Text section:
⟨

- Roballo, circa 1970
- Born: Alba Rosa Roballo Berón 4 August 1908 Isla Cabellos, Artigas Department, Uruguay
- Died: 3 September 1996 (aged 88) Montevideo
- Occupations: lawyer, writer, politician
- Years active: 1939–1993

= Alba Roballo =

Uruguayan politician

Alba Roballo (4 August 1908 – 3 September 1996) was an Uruguayan lawyer, poet, and politician, who served three consecutive terms from 1958 to 1971 in the Senate of Uruguay and a fourth term in the early 1990s. After graduating with a law degree from the Universidad de la República in Montevideo, she began to write. In 1942, her first book, Se levanta el sol (The Sun Rises), won first prize from the Ministry of Education. Later she founded two journals, Mujer Batllista (Batllist Woman) and El Pregón (The Town Crier). In 1954 she became the first woman to sit on the Montevideo Departmental Council and was elected Senator for the Colorado Party. A prominent Afro-Uruguayan, she was the first woman in South America to serve as a cabinet minister, appointed in 1968; she resigned this post following authoritarian actions by the government. She was a founder of the Frente Amplio in 1971 and though she ran for re-election, that year she was defeated.

After the 1973 Uruguayan coup d'état, Roballo became the target of numerous raids by the authorities for her outspokenness against the military regime which ran the country until 1984. When the dictatorship ended, she unsuccessfully ran for a Senate seat. She continued to serve on the directorate of the Frente Amplio, introducing legislation projects for social improvement through 1993, when she briefly served in the Senate again. Roballo died in 1996, but has been remembered by many memorials throughout the country including stamps issued in her likeness, streets and colonies named after her, as well as plazas and cultural centers.

==Early life and education==
Alba Rosa Roballo Berón was born on 4 August 1908 in Isla Cabellos, Artigas Department, Uruguay, to Rosa Berón and Américo Roballo. Her father was the town commissioner and her mother, a teacher, operated the Escuela Rural Nº 8 (Rural School Nº 8) out of their home. From birth, Roballo accompanied her mother to her work in the school, as did her seven siblings. Her maternal great-grandfather was Genaro Berón de Astrada, one-time governor of Corrientes Province in northern Argentina, while her father was Uruguayan of mixed heritage, which included native Charrúa and African ancestry.

During her childhood, the family moved to Salto, Artigas, and Palma Sola, where her mother had various teaching jobs and Roballo completed her primary education. An avid reader, from a young age she was a keen observer of the conditions affecting the people living around her and began to speak about alleviating poverty. She completed her secondary schooling at the Liceo No. 1 in Artigas and then furthered her education at the University of the Republic. She studied teaching, earned a degree in philosophy, and began her career teaching at the school her mother operated on Dr. Pablo de María Street in Montevideo. Continuing her education, Roballo enrolled in the male-dominated law school at the university. While still studying, she married Walter Previtali with whom she had a son, Sergio Previtali. She joined the Federación de Estudiantes de la Universidad de Derecho (Student Federation of the University of Law) and was active in anti-fascist demonstrations in support of the Republicans in the Spanish Civil War.

⟩

Raw data:

⟨

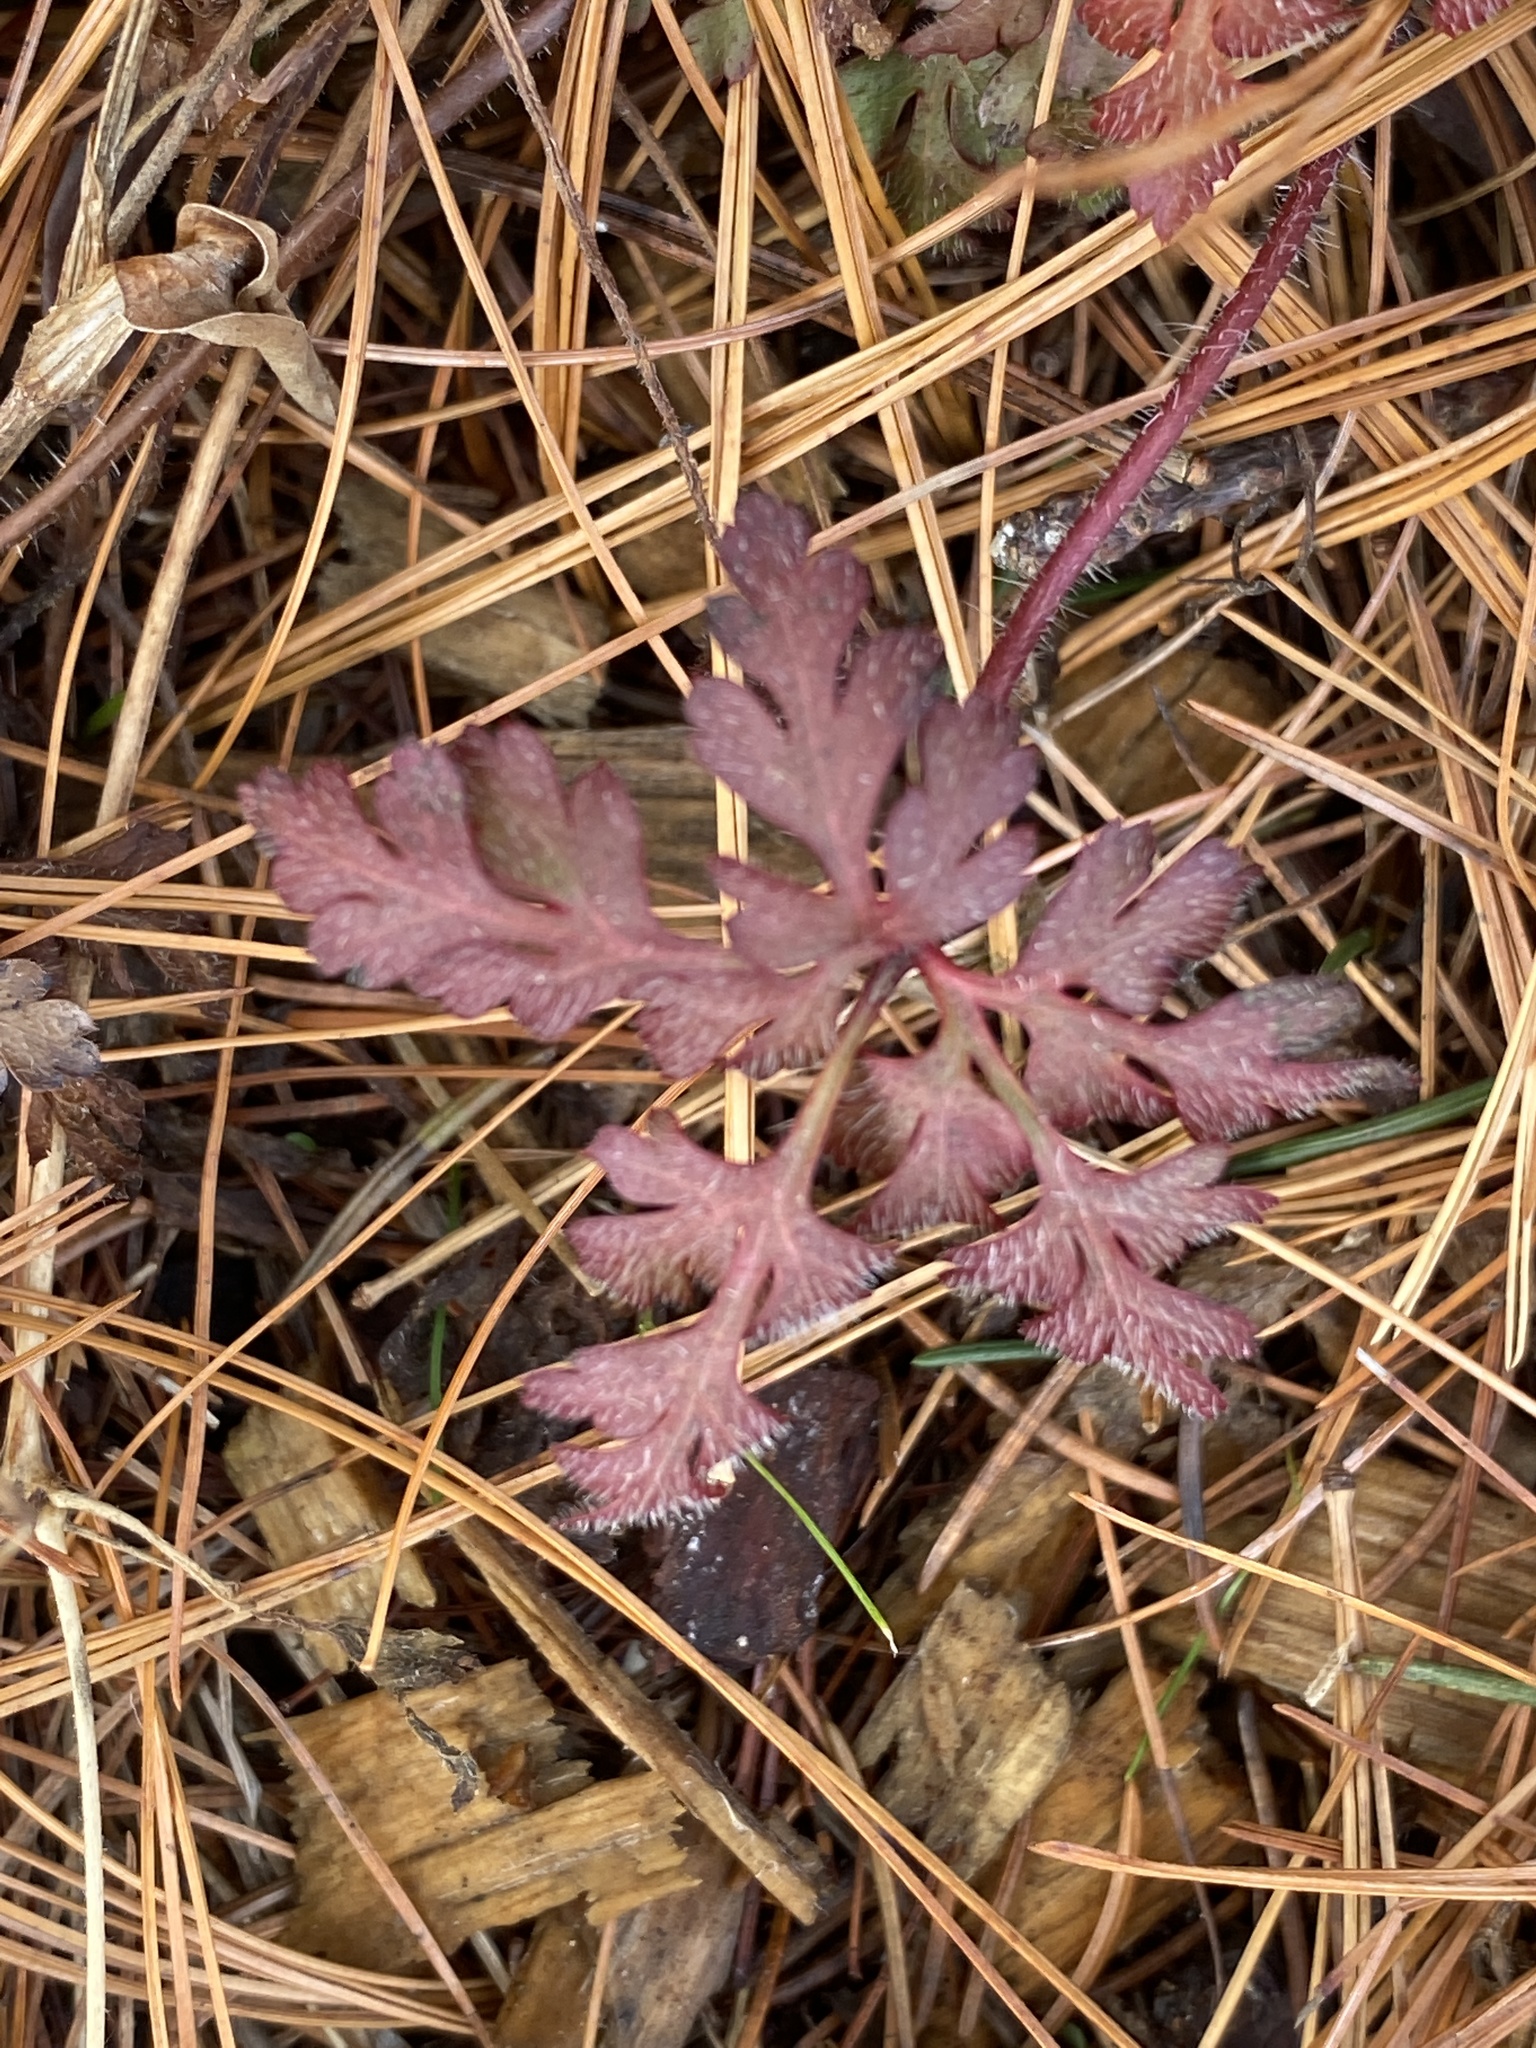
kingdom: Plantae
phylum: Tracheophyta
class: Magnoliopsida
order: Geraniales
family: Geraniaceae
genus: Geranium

⟩
⟨

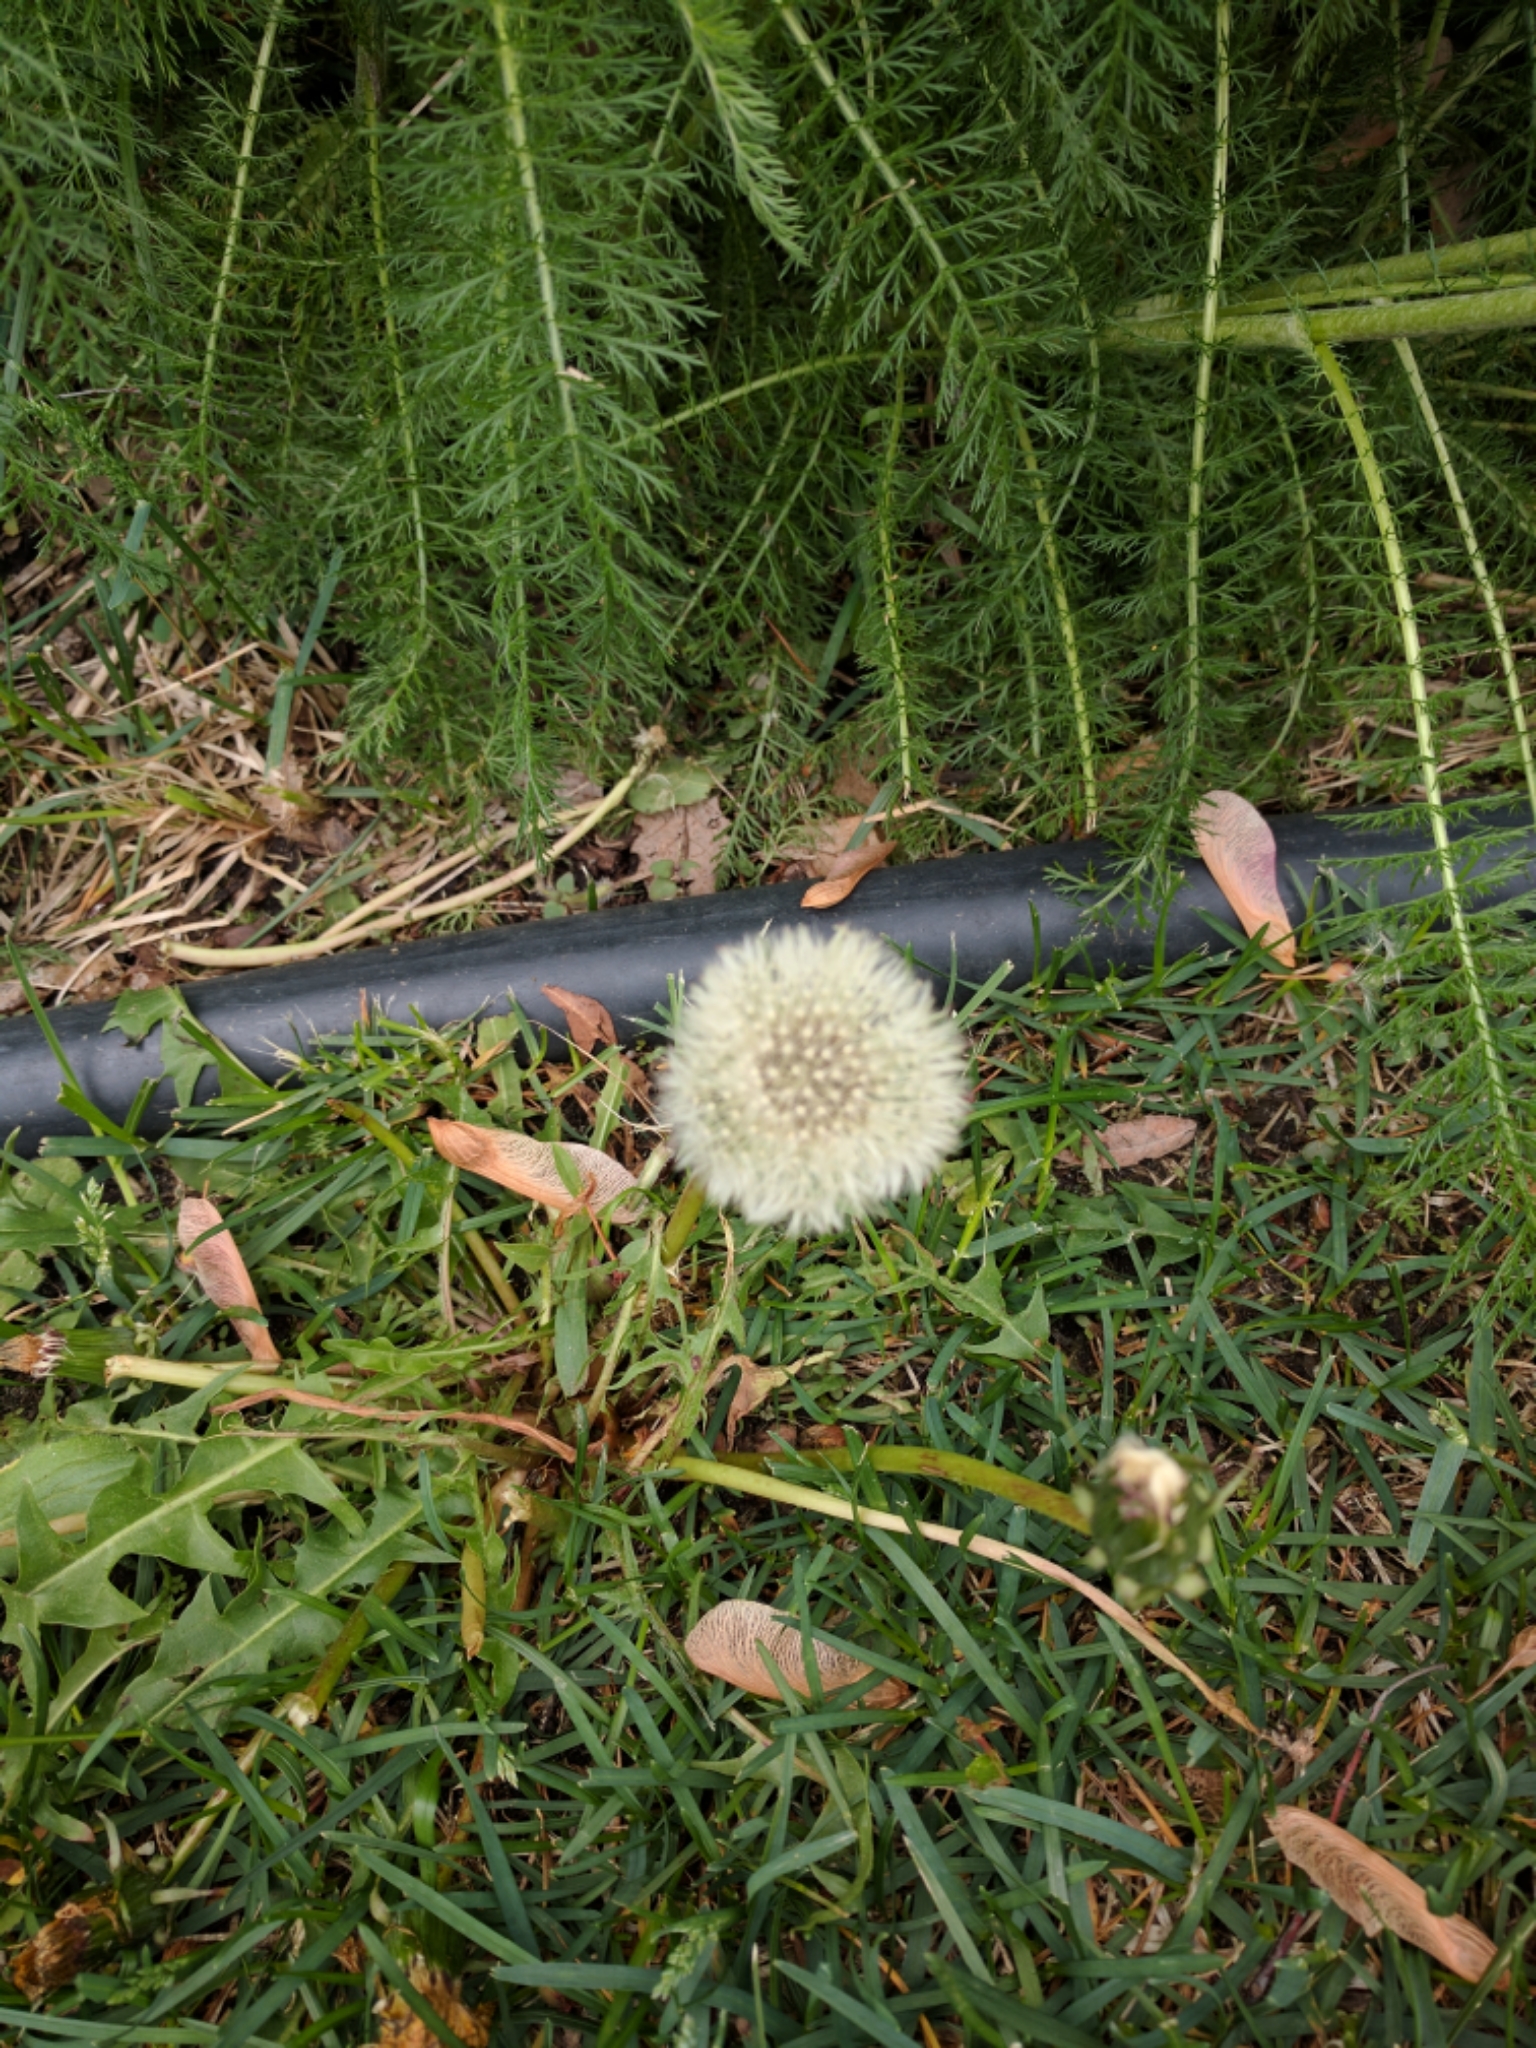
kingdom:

⟩

Complete the following:
a - Which two journals did Alba Roballo found, according to the biography of her?
b - Extend the biography of Alba Roballo by writing on from its last sentence.
The entries above play no part in this exercise and can be left aside.

Results for each task:
a - She founded Mujer Batllista (Batllist Woman) and El Pregón (The Town Crier).

b -
When in 1933, Gabriel Terra orchestrated a coup d'état, Roballo participated in the occupation of the university in protest against the dictator. She joined the Colorado Party, led by Julio César Grauert and Baltasar Brum. When Brum committed suicide over the coup, Roballo delivered a funeral oration defending democracy to the large crowd which had gathered. As the only woman participant, she joined the Agrupación Avanzar (Avanzar Group), a faction of the Colorado Party led by Grauert, which was staunchly anti-imperialist and socially progressive. As she was married, she was able to agitate in clubs and meeting places where other women would have been forbidden entry. During this period, she met many socialists and was exposed to the ideas of Karl Marx and Friedrich Engels. She identified as a Batllist, but her husband was a communist. In 1939, Roballo earned a law degree.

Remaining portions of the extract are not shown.